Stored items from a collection
######
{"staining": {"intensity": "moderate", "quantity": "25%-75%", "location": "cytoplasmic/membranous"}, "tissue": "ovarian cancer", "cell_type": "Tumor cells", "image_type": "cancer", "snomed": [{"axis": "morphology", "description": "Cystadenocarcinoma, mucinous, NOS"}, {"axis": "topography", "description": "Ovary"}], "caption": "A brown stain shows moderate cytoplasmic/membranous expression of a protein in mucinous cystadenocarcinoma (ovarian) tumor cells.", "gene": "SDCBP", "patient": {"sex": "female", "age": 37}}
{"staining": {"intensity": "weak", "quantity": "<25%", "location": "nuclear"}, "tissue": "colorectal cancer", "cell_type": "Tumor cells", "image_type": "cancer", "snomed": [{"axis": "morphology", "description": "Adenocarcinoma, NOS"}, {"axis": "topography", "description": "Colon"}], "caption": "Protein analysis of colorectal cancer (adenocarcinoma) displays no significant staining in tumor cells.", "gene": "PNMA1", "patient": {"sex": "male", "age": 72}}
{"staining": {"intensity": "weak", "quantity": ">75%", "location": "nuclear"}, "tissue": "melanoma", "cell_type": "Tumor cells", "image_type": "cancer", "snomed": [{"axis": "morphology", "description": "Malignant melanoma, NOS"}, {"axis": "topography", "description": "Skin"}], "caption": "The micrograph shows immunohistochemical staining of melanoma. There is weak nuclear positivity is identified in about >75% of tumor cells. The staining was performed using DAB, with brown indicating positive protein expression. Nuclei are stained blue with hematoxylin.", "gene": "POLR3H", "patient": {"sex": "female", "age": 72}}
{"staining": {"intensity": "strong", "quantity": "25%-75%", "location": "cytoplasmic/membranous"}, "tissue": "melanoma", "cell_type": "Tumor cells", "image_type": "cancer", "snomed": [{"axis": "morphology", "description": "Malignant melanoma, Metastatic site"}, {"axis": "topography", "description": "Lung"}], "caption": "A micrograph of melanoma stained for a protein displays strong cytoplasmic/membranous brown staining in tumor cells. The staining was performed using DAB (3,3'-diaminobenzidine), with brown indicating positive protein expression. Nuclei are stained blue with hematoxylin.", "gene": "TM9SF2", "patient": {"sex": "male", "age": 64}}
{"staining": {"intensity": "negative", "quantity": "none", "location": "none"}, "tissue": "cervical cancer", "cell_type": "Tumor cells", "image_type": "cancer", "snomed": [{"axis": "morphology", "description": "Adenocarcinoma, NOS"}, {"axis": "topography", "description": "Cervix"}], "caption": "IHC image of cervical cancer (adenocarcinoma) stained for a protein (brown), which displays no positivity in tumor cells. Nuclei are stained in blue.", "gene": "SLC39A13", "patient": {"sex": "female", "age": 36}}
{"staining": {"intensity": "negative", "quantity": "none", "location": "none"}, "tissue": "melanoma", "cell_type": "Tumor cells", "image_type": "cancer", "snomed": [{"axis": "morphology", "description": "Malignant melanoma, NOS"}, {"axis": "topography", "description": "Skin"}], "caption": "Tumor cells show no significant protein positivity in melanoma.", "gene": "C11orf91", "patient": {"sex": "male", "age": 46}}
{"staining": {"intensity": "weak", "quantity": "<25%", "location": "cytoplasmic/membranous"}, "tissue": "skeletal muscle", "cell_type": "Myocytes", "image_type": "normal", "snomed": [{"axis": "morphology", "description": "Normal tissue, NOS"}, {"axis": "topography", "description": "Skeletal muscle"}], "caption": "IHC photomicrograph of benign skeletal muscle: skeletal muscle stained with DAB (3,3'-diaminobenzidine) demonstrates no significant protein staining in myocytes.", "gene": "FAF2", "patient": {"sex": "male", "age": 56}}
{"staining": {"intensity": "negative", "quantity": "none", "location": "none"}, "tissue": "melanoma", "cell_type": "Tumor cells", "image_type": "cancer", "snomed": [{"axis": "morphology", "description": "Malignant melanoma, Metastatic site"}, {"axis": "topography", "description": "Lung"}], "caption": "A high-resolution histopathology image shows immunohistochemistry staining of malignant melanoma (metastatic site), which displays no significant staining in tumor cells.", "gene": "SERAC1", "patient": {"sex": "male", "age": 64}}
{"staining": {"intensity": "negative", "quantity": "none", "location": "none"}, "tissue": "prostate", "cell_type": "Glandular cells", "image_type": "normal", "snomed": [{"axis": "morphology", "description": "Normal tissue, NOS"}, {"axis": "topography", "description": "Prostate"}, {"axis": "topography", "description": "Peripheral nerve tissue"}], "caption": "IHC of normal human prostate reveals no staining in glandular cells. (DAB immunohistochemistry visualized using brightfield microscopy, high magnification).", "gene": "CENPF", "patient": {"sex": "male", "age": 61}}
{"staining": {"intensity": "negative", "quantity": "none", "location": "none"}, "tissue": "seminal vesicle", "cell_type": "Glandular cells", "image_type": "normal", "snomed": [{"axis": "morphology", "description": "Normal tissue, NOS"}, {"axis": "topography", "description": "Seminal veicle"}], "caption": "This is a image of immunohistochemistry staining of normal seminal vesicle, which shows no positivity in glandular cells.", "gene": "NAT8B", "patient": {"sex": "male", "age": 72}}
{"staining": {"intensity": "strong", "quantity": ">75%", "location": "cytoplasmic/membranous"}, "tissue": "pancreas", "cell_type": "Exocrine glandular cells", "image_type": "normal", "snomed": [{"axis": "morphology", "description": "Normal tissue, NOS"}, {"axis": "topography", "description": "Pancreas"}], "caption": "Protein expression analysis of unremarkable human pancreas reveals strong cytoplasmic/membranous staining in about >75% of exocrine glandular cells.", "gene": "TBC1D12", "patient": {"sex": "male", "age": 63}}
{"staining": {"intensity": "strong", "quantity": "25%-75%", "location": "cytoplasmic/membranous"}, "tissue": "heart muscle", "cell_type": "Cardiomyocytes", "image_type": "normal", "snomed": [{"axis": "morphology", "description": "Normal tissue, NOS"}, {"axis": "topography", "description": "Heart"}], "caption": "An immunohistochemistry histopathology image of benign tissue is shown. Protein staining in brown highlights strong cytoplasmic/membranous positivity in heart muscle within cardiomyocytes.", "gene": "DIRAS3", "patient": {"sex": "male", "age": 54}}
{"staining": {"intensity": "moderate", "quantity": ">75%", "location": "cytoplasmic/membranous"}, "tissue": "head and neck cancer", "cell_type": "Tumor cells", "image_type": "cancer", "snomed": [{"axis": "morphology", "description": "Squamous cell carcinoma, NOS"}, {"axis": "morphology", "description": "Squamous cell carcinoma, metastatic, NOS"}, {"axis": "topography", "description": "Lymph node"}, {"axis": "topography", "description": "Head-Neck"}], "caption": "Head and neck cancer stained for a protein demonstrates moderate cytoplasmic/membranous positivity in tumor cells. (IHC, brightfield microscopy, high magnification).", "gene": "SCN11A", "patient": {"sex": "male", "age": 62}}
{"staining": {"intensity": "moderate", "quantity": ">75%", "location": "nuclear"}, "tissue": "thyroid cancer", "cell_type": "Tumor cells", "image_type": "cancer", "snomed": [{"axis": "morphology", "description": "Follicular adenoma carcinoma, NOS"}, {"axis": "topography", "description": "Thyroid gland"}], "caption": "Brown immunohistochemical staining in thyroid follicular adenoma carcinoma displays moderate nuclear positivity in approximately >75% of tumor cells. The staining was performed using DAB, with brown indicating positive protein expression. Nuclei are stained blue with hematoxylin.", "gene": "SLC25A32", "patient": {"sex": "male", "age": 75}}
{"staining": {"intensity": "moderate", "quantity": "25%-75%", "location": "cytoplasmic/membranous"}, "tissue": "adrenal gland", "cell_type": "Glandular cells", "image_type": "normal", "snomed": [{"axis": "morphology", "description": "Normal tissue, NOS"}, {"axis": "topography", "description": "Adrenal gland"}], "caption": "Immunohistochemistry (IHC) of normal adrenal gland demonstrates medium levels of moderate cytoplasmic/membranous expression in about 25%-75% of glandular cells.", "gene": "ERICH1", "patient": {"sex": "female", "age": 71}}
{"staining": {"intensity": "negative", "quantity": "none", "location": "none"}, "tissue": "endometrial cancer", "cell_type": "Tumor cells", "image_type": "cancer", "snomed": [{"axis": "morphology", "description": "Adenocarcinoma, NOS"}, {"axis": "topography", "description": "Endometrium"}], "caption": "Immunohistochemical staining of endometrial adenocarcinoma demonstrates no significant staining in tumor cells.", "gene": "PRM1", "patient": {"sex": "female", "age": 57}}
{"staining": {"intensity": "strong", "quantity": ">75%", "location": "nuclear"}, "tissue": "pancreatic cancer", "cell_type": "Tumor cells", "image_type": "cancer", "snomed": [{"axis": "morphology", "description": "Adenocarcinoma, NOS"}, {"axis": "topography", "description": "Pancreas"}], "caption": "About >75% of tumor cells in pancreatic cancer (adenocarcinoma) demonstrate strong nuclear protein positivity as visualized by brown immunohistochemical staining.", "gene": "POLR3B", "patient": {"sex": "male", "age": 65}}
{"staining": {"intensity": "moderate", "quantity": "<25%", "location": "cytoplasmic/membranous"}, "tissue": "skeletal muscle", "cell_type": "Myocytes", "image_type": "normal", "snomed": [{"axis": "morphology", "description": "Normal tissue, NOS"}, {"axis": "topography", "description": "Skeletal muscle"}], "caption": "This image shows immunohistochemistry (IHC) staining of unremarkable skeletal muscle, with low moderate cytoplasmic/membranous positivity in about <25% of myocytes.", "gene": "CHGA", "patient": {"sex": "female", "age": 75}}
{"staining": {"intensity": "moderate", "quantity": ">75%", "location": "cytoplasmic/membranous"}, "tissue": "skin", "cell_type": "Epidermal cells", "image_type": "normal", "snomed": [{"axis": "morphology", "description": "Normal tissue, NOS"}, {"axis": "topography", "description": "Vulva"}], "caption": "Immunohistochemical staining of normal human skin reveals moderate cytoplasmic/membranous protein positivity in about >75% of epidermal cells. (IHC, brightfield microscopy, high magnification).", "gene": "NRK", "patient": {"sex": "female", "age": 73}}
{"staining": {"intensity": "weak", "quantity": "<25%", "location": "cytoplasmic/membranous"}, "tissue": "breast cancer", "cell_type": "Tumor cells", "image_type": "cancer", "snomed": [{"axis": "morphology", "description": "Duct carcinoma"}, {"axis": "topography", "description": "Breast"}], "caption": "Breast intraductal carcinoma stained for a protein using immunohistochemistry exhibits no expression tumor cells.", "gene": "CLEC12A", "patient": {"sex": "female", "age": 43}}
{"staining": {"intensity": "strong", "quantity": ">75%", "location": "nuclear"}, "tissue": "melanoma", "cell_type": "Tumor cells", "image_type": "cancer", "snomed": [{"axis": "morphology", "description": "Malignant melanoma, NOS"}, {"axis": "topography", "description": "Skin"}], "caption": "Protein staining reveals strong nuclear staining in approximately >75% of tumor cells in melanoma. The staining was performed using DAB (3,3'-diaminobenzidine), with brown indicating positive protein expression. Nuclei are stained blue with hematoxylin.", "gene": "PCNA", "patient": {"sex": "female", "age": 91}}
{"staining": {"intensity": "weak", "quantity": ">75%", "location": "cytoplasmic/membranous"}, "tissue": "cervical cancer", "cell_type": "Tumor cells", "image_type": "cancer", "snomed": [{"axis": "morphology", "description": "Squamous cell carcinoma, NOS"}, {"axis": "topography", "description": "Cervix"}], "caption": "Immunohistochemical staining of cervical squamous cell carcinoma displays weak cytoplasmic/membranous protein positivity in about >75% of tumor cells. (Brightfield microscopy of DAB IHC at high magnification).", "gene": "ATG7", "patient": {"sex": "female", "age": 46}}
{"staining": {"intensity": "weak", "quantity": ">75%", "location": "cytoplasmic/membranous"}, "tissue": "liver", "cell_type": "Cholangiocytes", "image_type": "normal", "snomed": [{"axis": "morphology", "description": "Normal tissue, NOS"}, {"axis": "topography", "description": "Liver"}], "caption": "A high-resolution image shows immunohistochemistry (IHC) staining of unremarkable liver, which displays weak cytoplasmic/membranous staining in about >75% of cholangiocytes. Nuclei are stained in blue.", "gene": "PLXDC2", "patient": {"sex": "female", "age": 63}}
######
§ Instructions for the task
Show all lines from the entries that hold "site".

§ Response below
{"staining": {"intensity": "strong", "quantity": "25%-75%", "location": "cytoplasmic/membranous"}, "tissue": "melanoma", "cell_type": "Tumor cells", "image_type": "cancer", "snomed": [{"axis": "morphology", "description": "Malignant melanoma, Metastatic site"}, {"axis": "topography", "description": "Lung"}], "caption": "A micrograph of melanoma stained for a protein displays strong cytoplasmic/membranous brown staining in tumor cells. The staining was performed using DAB (3,3'-diaminobenzidine), with brown indicating positive protein expression. Nuclei are stained blue with hematoxylin.", "gene": "TM9SF2", "patient": {"sex": "male", "age": 64}}
{"staining": {"intensity": "negative", "quantity": "none", "location": "none"}, "tissue": "melanoma", "cell_type": "Tumor cells", "image_type": "cancer", "snomed": [{"axis": "morphology", "description": "Malignant melanoma, Metastatic site"}, {"axis": "topography", "description": "Lung"}], "caption": "A high-resolution histopathology image shows immunohistochemistry staining of malignant melanoma (metastatic site), which displays no significant staining in tumor cells.", "gene": "SERAC1", "patient": {"sex": "male", "age": 64}}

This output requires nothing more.